Protection Street is making the case for an Apple-Tesla investment, and the automaker’s decision to thwart public might force Tesla to make a deal, venture capitalist Gene Munster declared in a blog post.
“If Tesla successfully turns the corner to profitability, the set of the two companies is nothing more than a fairy tale,” the managing pal of Loup Ventures said. But if Tesla continues to burn money, “Apple widen the gaps the upper hand.”
“Imagine all of the things you love about your iPhone, very integrated with all the things Tesla owners rave about,” claimed Munster, a long-time Apple analyst. “The two tech giants could parody over the auto industry over the next 20 years as consumers accept electric vehicles and automation.”

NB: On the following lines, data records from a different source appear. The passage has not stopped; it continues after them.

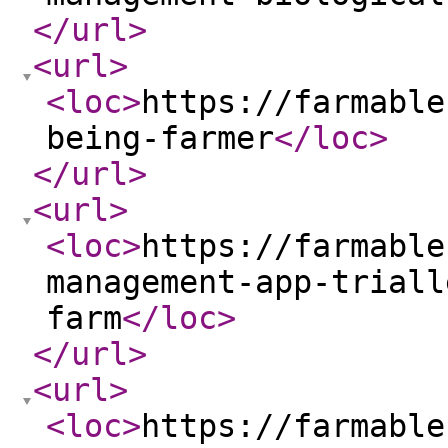
</url
>
<url
>
<loc
>
https://farmable
being-farmer
</loc
>
</url
>
<url
>
<loc
>
https://farmable
management-app-triall
farm
</loc
>
</url
>
<url
>
<loc
>
https://farmable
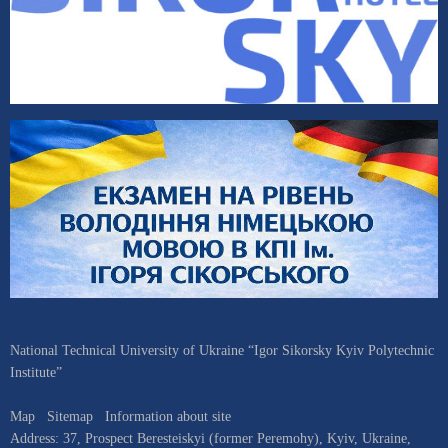
National Technical University of Ukraine “Igor Sikorsky Kyiv Polytechnic
Institute”
Map
Sitemap
Information about site
Address:
37, Prospect Beresteiskyi (former Peremohy)
,
Kyiv
,
Ukraine
,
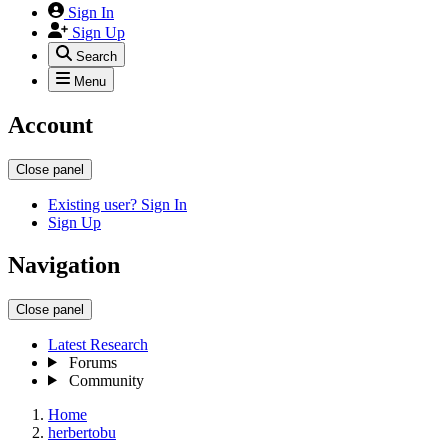
Sign In
Sign Up
Search
Menu
Account
Close panel
Existing user? Sign In
Sign Up
Navigation
Close panel
Latest Research
Forums
Community
Home
herbertobu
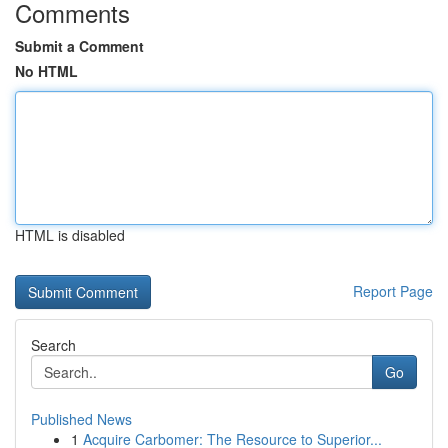
Comments
Submit a Comment
No HTML
HTML is disabled
Report Page
Search
Go
Published News
1
Acquire Carbomer: The Resource to Superior...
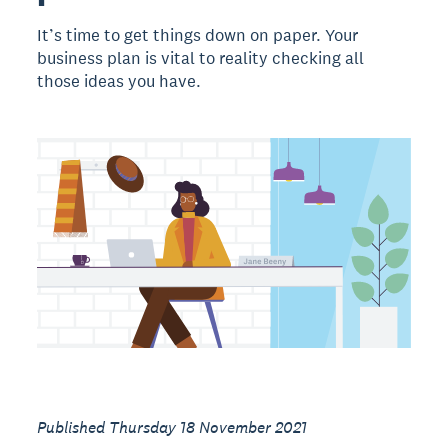
It’s time to get things down on paper. Your
business plan is vital to reality checking all
those ideas you have.
Published Thursday 18 November 2021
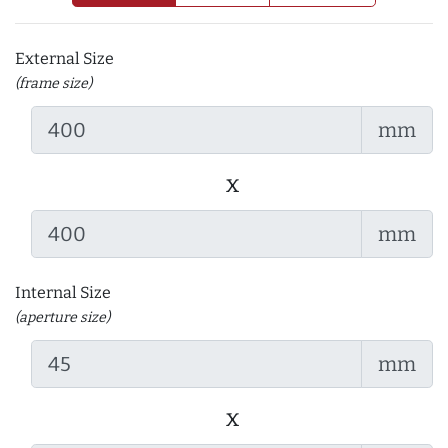
External Size
(frame size)
mm
x
mm
Internal Size
(aperture size)
mm
x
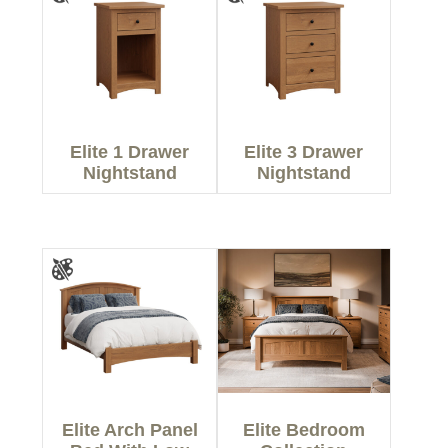
Elite 1 Drawer
Elite 3 Drawer
Nightstand
Nightstand
Elite Arch Panel
Elite Bedroom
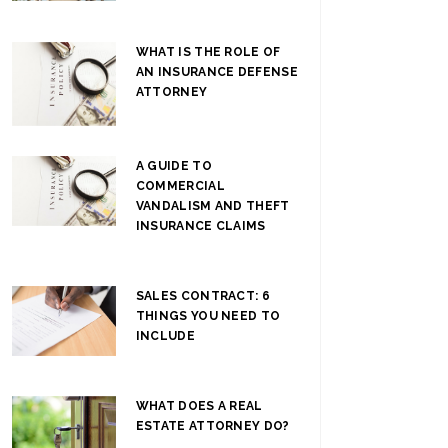
WHAT IS THE ROLE OF
AN INSURANCE DEFENSE
ATTORNEY
A GUIDE TO
COMMERCIAL
VANDALISM AND THEFT
INSURANCE CLAIMS
SALES CONTRACT: 6
THINGS YOU NEED TO
INCLUDE
WHAT DOES A REAL
ESTATE ATTORNEY DO?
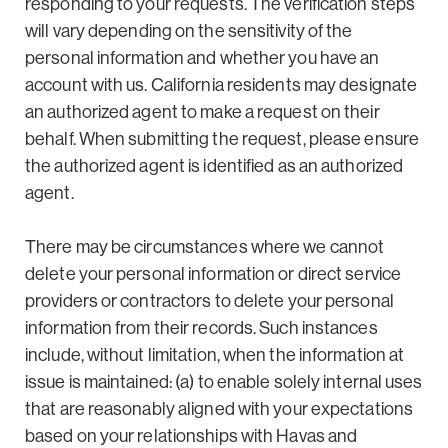
responding to your requests. The verification steps
will vary depending on the sensitivity of the
personal information and whether you have an
account with us. California residents may designate
an authorized agent to make a request on their
behalf. When submitting the request, please ensure
the authorized agent is identified as an authorized
agent.
There may be circumstances where we cannot
delete your personal information or direct service
providers or contractors to delete your personal
information from their records. Such instances
include, without limitation, when the information at
issue is maintained: (a) to enable solely internal uses
that are reasonably aligned with your expectations
based on your relationships with Havas and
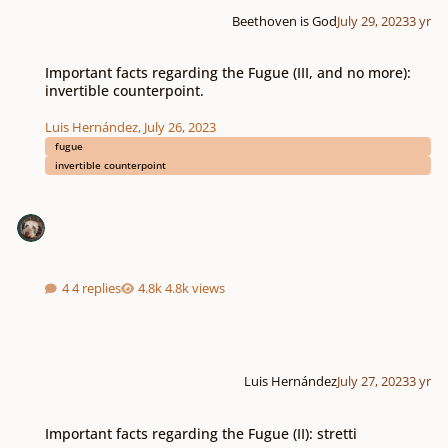
Beethoven is God
July 29, 2023
3 yr
Important facts regarding the Fugue (III, and no more): invertible counterpo
Important facts regarding the Fugue (III, and no more):
invertible counterpoint.
Luis Hernández
,
July 26, 2023
fugue
invertible counterpoint
4 replies
4.8k views
Luis Hernández
July 27, 2023
3 yr
Important facts regarding the Fugue (II): stretti
Important facts regarding the Fugue (II): stretti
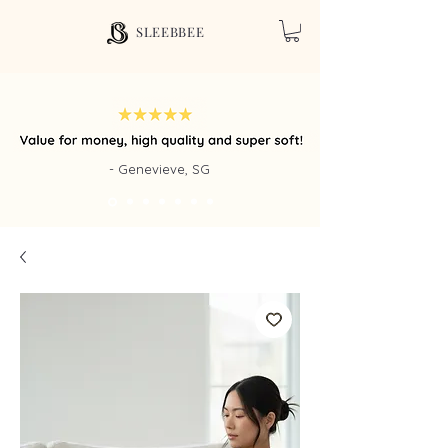
SLEEBBEE
- Genevieve, SG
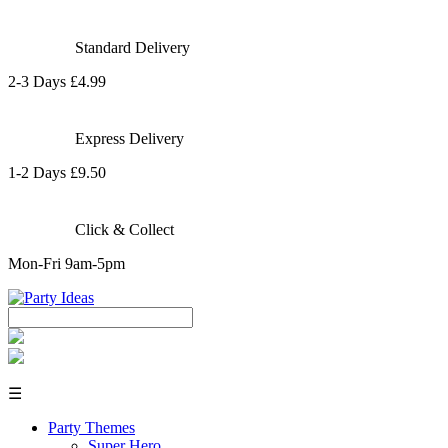
Standard Delivery
2-3 Days £4.99
Express Delivery
1-2 Days £9.50
Click & Collect
Mon-Fri 9am-5pm
☰
Party Themes
Super Hero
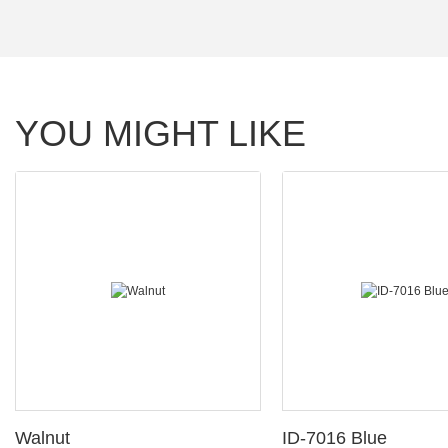
YOU MIGHT LIKE
Walnut
ID-7016 Blue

Both companies prioritize hardware destine, software and advancements in artificial intelligence, he said, and Apple undoubtedly has the equalize sheet for a deal.
A simple equity investment — Munster pegs it at a suppositional $10 billion — would hurl Apple to the forefront of the race to fully autonomous tour and give Tesla the chance to go private, which CEO Elon Musk definitely wants.
“Investors would feel that Apple is actually doing something with their coin of the realm,” Munster said. And, “Apple would not be spending on the impossible, like erection its own car to try to catch Tesla. Apple would be investing in making the leader yet better.”
But there are some holdups, Munster said: Mashing together the corresponding exactly culture of each company would be tricky, and Musk is unlikely to desert control.
As for an outright sale: Musk’s voting power and love for Tesla dos that hugely improbable, Munster said.